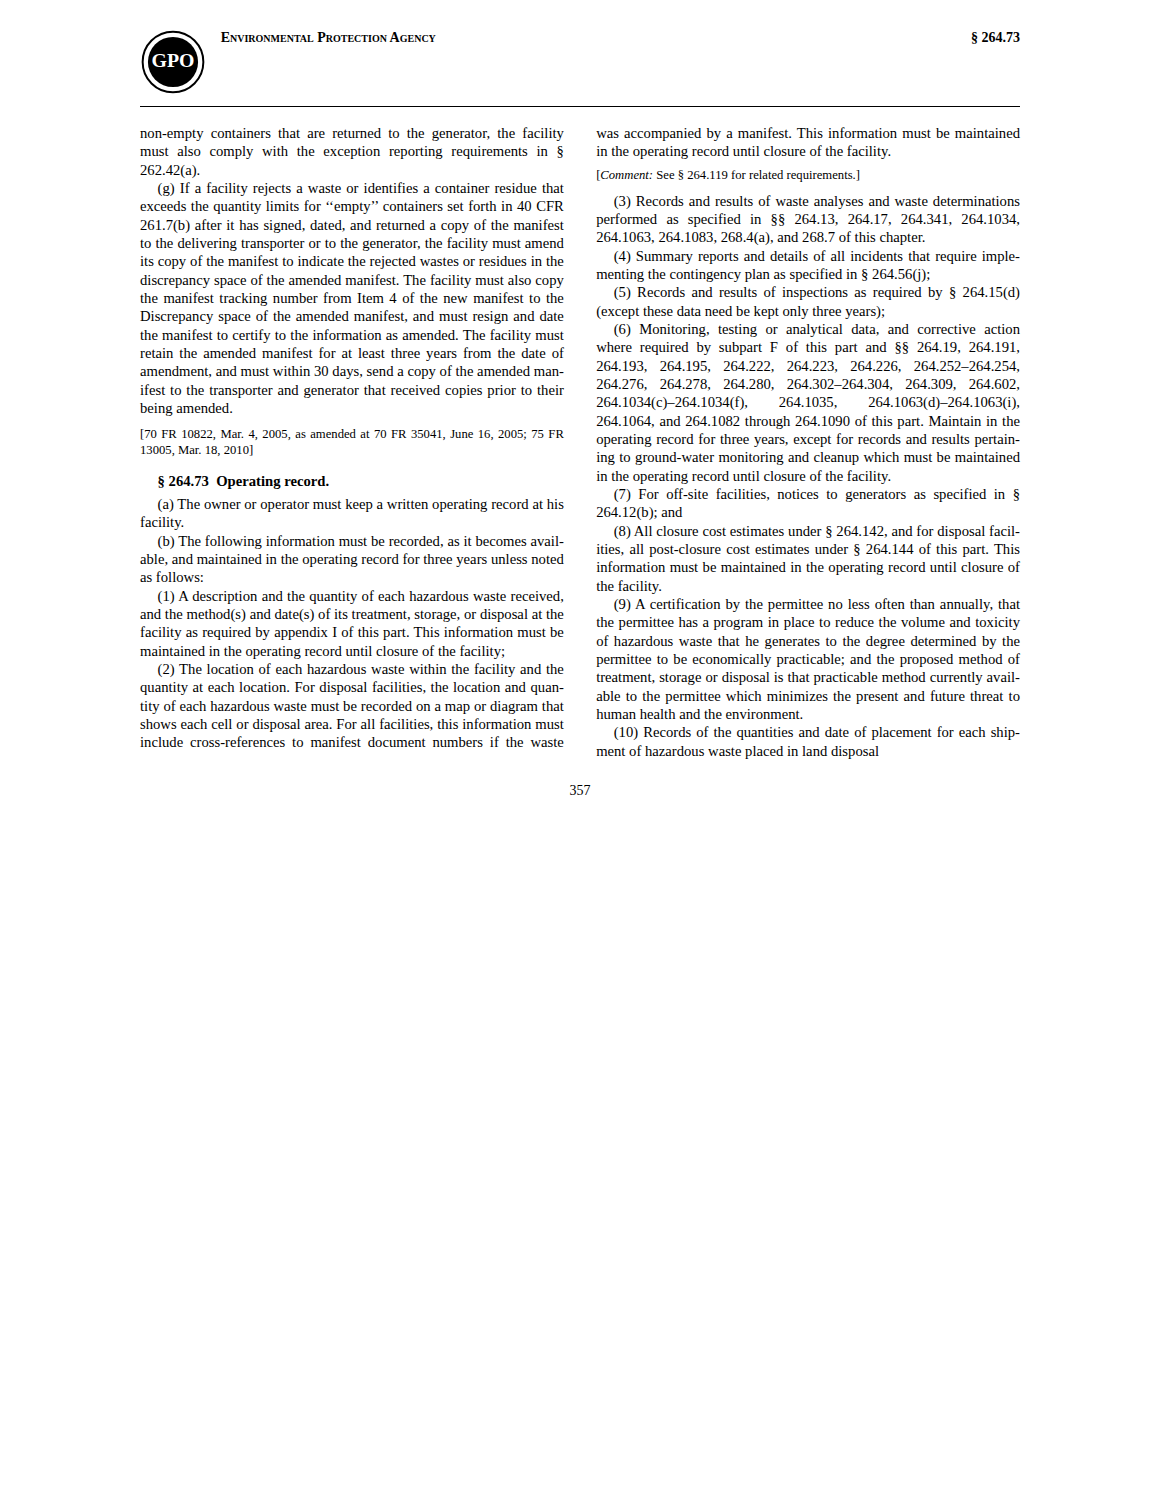GPO
Environmental Protection Agency § 264.73
non-empty containers that are returned to the generator, the facility must also comply with the exception reporting requirements in § 262.42(a).
(g) If a facility rejects a waste or identifies a container residue that exceeds the quantity limits for ‘‘empty’’ containers set forth in 40 CFR 261.7(b) after it has signed, dated, and returned a copy of the manifest to the delivering transporter or to the generator, the facility must amend its copy of the manifest to indicate the rejected wastes or residues in the discrepancy space of the amended manifest. The facility must also copy the manifest tracking number from Item 4 of the new manifest to the Discrepancy space of the amended manifest, and must resign and date the manifest to certify to the information as amended. The facility must retain the amended manifest for at least three years from the date of amendment, and must within 30 days, send a copy of the amended manifest to the transporter and generator that received copies prior to their being amended.
[70 FR 10822, Mar. 4, 2005, as amended at 70 FR 35041, June 16, 2005; 75 FR 13005, Mar. 18, 2010]
§ 264.73 Operating record.
(a) The owner or operator must keep a written operating record at his facility.
(b) The following information must be recorded, as it becomes available, and maintained in the operating record for three years unless noted as follows:
(1) A description and the quantity of each hazardous waste received, and the method(s) and date(s) of its treatment, storage, or disposal at the facility as required by appendix I of this part. This information must be maintained in the operating record until closure of the facility;
(2) The location of each hazardous waste within the facility and the quantity at each location. For disposal facilities, the location and quantity of each hazardous waste must be recorded on a map or diagram that shows each cell or disposal area. For all facilities, this information must include cross-references to manifest document numbers if the waste was accompanied by a manifest. This information must be maintained in the operating record until closure of the facility.
[Comment: See § 264.119 for related requirements.]
(3) Records and results of waste analyses and waste determinations performed as specified in §§ 264.13, 264.17, 264.341, 264.1034, 264.1063, 264.1083, 268.4(a), and 268.7 of this chapter.
(4) Summary reports and details of all incidents that require implementing the contingency plan as specified in § 264.56(j);
(5) Records and results of inspections as required by § 264.15(d) (except these data need be kept only three years);
(6) Monitoring, testing or analytical data, and corrective action where required by subpart F of this part and §§ 264.19, 264.191, 264.193, 264.195, 264.222, 264.223, 264.226, 264.252–264.254, 264.276, 264.278, 264.280, 264.302–264.304, 264.309, 264.602, 264.1034(c)–264.1034(f), 264.1035, 264.1063(d)–264.1063(i), 264.1064, and 264.1082 through 264.1090 of this part. Maintain in the operating record for three years, except for records and results pertaining to ground-water monitoring and cleanup which must be maintained in the operating record until closure of the facility.
(7) For off-site facilities, notices to generators as specified in § 264.12(b); and
(8) All closure cost estimates under § 264.142, and for disposal facilities, all post-closure cost estimates under § 264.144 of this part. This information must be maintained in the operating record until closure of the facility.
(9) A certification by the permittee no less often than annually, that the permittee has a program in place to reduce the volume and toxicity of hazardous waste that he generates to the degree determined by the permittee to be economically practicable; and the proposed method of treatment, storage or disposal is that practicable method currently available to the permittee which minimizes the present and future threat to human health and the environment.
(10) Records of the quantities and date of placement for each shipment of hazardous waste placed in land disposal
357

────────────────────────────────────────

Reproduce the material in its entirety and word for word, without the pictures.

▸ **SOLUTION**:
GPO
Environmental Protection Agency § 264.73
non-empty containers that are returned to the generator, the facility must also comply with the exception reporting requirements in § 262.42(a).
(g) If a facility rejects a waste or identifies a container residue that exceeds the quantity limits for ‘‘empty’’ containers set forth in 40 CFR 261.7(b) after it has signed, dated, and returned a copy of the manifest to the delivering transporter or to the generator, the facility must amend its copy of the manifest to indicate the rejected wastes or residues in the discrepancy space of the amended manifest. The facility must also copy the manifest tracking number from Item 4 of the new manifest to the Discrepancy space of the amended manifest, and must resign and date the manifest to certify to the information as amended. The facility must retain the amended manifest for at least three years from the date of amendment, and must within 30 days, send a copy of the amended manifest to the transporter and generator that received copies prior to their being amended.
[70 FR 10822, Mar. 4, 2005, as amended at 70 FR 35041, June 16, 2005; 75 FR 13005, Mar. 18, 2010]
§ 264.73 Operating record.
(a) The owner or operator must keep a written operating record at his facility.
(b) The following information must be recorded, as it becomes available, and maintained in the operating record for three years unless noted as follows:
(1) A description and the quantity of each hazardous waste received, and the method(s) and date(s) of its treatment, storage, or disposal at the facility as required by appendix I of this part. This information must be maintained in the operating record until closure of the facility;
(2) The location of each hazardous waste within the facility and the quantity at each location. For disposal facilities, the location and quantity of each hazardous waste must be recorded on a map or diagram that shows each cell or disposal area. For all facilities, this information must include cross-references to manifest document numbers if the waste was accompanied by a manifest. This information must be maintained in the operating record until closure of the facility.
[Comment: See § 264.119 for related requirements.]
(3) Records and results of waste analyses and waste determinations performed as specified in §§ 264.13, 264.17, 264.341, 264.1034, 264.1063, 264.1083, 268.4(a), and 268.7 of this chapter.
(4) Summary reports and details of all incidents that require implementing the contingency plan as specified in § 264.56(j);
(5) Records and results of inspections as required by § 264.15(d) (except these data need be kept only three years);
(6) Monitoring, testing or analytical data, and corrective action where required by subpart F of this part and §§ 264.19, 264.191, 264.193, 264.195, 264.222, 264.223, 264.226, 264.252–264.254, 264.276, 264.278, 264.280, 264.302–264.304, 264.309, 264.602, 264.1034(c)–264.1034(f), 264.1035, 264.1063(d)–264.1063(i), 264.1064, and 264.1082 through 264.1090 of this part. Maintain in the operating record for three years, except for records and results pertaining to ground-water monitoring and cleanup which must be maintained in the operating record until closure of the facility.
(7) For off-site facilities, notices to generators as specified in § 264.12(b); and
(8) All closure cost estimates under § 264.142, and for disposal facilities, all post-closure cost estimates under § 264.144 of this part. This information must be maintained in the operating record until closure of the facility.
(9) A certification by the permittee no less often than annually, that the permittee has a program in place to reduce the volume and toxicity of hazardous waste that he generates to the degree determined by the permittee to be economically practicable; and the proposed method of treatment, storage or disposal is that practicable method currently available to the permittee which minimizes the present and future threat to human health and the environment.
(10) Records of the quantities and date of placement for each shipment of hazardous waste placed in land disposal
357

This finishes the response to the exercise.